Across every one of these roles, one theme is consistent. Robert Cekada is steady. He exercises sound judgment. He communicates clearly and directly. He deals with hard problems without drama and without ego. He has earned the trust of the workforce because he respects the work, the risks, and the responsibility that comes with the job.
That trust also extends beyond law enforcement. He is widely respected by industry partners as fair, professional, and credible. In an agency that must enforce the law while also regulating complex industries, that balance is not optional. It is essential.
Equally important is his commitment to the people who do the job every day. Much of the most important leadership work in any agency happens quietly. It happens in decisions about safety, training, professional development, accountability, and culture.

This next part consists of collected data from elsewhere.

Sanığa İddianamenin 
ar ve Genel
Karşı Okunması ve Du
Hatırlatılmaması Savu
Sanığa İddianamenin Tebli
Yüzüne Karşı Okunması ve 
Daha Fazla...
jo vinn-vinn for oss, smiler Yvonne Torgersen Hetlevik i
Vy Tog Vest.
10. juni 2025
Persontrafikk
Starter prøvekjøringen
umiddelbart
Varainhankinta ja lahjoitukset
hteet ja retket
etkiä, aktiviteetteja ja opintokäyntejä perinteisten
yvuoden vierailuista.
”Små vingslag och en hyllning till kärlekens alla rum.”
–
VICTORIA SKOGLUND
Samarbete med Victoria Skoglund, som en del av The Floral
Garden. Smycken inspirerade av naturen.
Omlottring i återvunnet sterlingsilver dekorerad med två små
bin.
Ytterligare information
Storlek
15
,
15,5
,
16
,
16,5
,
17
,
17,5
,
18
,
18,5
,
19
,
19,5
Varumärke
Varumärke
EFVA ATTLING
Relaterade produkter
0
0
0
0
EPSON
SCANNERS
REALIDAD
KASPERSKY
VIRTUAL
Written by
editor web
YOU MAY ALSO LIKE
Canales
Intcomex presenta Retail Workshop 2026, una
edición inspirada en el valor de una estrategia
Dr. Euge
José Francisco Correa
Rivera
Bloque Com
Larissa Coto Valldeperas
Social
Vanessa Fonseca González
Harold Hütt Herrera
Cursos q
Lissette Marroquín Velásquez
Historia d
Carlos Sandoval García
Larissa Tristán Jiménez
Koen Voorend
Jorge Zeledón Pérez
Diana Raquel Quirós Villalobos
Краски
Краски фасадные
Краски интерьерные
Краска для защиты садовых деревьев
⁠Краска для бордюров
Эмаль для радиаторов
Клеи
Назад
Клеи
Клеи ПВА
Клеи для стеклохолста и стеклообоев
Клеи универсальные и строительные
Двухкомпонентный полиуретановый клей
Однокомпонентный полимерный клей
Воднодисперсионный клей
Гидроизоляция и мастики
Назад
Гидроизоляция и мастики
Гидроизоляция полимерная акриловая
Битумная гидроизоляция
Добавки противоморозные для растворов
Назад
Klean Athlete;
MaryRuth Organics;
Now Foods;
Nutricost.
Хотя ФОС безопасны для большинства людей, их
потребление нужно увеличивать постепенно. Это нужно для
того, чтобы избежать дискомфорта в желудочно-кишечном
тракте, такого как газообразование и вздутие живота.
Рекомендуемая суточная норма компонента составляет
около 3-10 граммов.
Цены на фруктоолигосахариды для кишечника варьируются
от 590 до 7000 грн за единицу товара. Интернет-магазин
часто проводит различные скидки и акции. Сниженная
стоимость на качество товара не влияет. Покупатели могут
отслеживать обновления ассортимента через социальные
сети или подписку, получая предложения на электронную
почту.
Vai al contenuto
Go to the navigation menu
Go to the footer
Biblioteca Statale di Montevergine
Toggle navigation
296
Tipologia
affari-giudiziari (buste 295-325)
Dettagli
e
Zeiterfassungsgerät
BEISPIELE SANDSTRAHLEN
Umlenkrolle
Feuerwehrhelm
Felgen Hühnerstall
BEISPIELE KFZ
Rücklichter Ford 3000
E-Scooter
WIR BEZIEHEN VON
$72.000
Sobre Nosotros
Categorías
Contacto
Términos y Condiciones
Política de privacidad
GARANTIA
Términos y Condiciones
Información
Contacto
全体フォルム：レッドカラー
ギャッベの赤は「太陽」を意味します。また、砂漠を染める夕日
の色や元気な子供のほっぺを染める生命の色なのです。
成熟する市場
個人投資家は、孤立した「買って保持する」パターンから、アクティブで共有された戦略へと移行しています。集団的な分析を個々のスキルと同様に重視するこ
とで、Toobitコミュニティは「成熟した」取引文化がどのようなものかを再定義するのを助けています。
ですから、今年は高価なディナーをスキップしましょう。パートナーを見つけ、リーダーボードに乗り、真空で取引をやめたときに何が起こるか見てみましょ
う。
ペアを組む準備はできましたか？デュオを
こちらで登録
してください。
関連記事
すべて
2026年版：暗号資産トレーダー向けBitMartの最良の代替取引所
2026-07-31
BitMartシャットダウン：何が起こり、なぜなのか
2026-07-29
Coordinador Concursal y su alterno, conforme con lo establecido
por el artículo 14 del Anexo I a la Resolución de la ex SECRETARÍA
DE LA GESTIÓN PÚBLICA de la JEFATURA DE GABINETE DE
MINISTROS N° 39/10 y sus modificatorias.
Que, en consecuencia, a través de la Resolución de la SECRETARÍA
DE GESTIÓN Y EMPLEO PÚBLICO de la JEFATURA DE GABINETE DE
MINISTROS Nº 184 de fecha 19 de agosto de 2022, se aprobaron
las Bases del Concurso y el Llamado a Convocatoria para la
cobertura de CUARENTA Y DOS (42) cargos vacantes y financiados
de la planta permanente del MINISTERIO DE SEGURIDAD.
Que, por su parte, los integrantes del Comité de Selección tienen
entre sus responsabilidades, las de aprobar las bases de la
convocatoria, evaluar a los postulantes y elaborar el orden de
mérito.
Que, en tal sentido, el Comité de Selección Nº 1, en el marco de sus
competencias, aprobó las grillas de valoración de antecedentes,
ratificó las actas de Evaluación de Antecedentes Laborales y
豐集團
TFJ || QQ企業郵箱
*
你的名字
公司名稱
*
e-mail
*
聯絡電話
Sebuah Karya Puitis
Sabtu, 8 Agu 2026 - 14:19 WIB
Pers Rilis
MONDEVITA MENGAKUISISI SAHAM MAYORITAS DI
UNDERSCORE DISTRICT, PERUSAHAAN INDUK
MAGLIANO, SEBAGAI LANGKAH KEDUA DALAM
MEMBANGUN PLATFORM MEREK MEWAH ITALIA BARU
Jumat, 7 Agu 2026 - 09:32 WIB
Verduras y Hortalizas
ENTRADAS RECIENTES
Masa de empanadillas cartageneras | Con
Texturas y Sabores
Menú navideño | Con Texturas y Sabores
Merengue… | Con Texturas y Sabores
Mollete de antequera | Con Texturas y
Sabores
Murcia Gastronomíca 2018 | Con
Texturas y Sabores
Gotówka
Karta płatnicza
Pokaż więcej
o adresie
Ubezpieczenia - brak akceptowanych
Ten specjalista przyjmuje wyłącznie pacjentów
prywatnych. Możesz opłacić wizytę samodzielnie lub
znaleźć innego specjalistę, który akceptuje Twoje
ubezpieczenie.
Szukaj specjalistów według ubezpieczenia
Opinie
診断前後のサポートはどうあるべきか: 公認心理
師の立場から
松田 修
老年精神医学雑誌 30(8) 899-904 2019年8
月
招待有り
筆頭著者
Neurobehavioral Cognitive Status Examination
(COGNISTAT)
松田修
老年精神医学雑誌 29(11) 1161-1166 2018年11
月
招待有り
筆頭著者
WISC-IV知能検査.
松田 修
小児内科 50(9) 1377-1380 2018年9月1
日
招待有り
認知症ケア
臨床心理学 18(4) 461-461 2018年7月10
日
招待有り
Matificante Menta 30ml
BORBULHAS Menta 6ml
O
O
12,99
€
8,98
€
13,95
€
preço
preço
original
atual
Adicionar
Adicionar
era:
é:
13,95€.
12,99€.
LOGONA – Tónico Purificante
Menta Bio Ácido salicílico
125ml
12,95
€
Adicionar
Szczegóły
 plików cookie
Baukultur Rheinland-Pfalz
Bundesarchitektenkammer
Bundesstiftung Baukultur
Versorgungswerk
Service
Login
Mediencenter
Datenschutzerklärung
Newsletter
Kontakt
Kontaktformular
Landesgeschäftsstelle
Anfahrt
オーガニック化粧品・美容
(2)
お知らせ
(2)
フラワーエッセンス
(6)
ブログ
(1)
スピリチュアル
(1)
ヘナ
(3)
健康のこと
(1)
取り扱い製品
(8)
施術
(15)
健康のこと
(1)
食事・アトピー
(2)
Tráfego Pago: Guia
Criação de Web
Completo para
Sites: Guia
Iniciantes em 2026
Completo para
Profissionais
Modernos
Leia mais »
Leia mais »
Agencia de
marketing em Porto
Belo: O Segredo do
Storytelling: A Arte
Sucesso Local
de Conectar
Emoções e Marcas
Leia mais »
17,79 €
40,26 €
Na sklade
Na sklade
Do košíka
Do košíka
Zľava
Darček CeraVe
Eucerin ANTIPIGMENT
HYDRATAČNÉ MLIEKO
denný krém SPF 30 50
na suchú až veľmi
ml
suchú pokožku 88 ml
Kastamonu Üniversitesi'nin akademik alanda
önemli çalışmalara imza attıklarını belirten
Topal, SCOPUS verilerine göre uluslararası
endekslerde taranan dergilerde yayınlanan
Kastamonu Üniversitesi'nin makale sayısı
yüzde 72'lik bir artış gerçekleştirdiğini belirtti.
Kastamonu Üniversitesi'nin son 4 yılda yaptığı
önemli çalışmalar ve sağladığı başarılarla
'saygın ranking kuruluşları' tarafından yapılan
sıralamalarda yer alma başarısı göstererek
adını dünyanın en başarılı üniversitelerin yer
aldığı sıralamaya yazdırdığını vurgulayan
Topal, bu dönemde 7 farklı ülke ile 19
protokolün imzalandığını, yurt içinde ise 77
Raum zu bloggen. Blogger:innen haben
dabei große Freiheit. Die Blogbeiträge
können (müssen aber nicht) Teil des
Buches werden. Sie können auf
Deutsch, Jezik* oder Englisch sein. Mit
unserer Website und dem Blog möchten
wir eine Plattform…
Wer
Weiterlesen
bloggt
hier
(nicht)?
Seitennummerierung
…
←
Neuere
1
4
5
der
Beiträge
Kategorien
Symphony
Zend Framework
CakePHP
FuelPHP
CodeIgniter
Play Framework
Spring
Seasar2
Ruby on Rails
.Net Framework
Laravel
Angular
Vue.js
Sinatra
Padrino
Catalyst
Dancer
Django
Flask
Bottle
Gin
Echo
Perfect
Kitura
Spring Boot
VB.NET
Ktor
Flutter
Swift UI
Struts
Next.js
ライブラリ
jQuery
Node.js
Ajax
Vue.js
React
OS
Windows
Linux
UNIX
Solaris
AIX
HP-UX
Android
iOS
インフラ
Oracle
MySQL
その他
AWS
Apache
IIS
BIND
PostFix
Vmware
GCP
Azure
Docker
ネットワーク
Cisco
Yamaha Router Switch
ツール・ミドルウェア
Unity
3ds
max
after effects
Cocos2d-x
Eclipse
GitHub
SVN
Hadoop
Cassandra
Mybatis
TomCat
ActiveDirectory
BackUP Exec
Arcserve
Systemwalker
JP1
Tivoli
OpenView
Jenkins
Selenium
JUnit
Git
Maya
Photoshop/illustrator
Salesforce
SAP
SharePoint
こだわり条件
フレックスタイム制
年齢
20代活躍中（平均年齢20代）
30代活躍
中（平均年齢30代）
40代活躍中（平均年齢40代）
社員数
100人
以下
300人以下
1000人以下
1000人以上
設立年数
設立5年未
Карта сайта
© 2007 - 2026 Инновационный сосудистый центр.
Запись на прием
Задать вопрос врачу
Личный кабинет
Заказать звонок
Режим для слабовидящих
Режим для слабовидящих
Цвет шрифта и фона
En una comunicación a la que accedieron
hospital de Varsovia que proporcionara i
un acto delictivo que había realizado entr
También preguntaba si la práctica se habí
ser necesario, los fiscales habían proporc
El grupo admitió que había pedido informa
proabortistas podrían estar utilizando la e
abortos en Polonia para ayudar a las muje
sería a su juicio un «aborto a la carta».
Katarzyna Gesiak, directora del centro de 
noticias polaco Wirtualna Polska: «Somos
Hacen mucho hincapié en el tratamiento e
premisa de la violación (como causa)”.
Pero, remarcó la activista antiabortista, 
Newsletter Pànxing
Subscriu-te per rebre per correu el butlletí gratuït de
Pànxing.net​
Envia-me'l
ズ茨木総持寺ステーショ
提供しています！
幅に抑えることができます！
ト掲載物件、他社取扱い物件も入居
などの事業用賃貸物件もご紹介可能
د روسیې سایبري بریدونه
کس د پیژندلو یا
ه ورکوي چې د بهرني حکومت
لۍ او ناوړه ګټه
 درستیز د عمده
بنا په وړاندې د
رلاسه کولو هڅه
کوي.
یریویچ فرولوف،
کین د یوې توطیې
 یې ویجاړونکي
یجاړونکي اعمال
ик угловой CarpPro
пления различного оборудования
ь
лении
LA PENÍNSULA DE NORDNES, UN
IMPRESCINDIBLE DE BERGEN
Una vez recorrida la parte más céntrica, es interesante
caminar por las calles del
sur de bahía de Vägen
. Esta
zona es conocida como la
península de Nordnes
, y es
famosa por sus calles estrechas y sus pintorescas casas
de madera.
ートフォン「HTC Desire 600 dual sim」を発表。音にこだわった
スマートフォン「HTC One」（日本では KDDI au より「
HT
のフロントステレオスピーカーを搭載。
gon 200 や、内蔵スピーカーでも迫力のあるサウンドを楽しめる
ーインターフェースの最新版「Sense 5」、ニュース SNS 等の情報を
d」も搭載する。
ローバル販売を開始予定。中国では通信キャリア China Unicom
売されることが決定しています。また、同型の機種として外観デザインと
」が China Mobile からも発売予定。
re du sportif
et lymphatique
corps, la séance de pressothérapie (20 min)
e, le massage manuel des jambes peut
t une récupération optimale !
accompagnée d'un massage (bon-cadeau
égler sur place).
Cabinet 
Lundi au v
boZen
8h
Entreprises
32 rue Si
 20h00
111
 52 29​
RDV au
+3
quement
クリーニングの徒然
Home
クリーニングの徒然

Throughout his career, Mr. Cekada has consistently focused on these issues. He understands that you cannot have an effective mission without a supported, respected, and professional workforce.
ATF is operating in a demanding and often politically charged environment. The agency faces real criminal threats, heightened scrutiny, and complex regulatory responsibilities. It needs a leader who understands both field operations and executive decision making. It needs someone who bases decisions on experience, not ideology. It needs someone who will stay focused on the mission rather than the noise.
Robert Cekada meets those needs.
His confirmation would send an important message to the men and women of ATF. It would say that experience matters. That leadership is earned. And that the agency is being entrusted to someone who understands it from top to bottom and from the street to the boardroom.
The country needs ATF to be strong, stable, and focused. Confirming Robert J. Cekada as Director is the right step to ensure exactly that.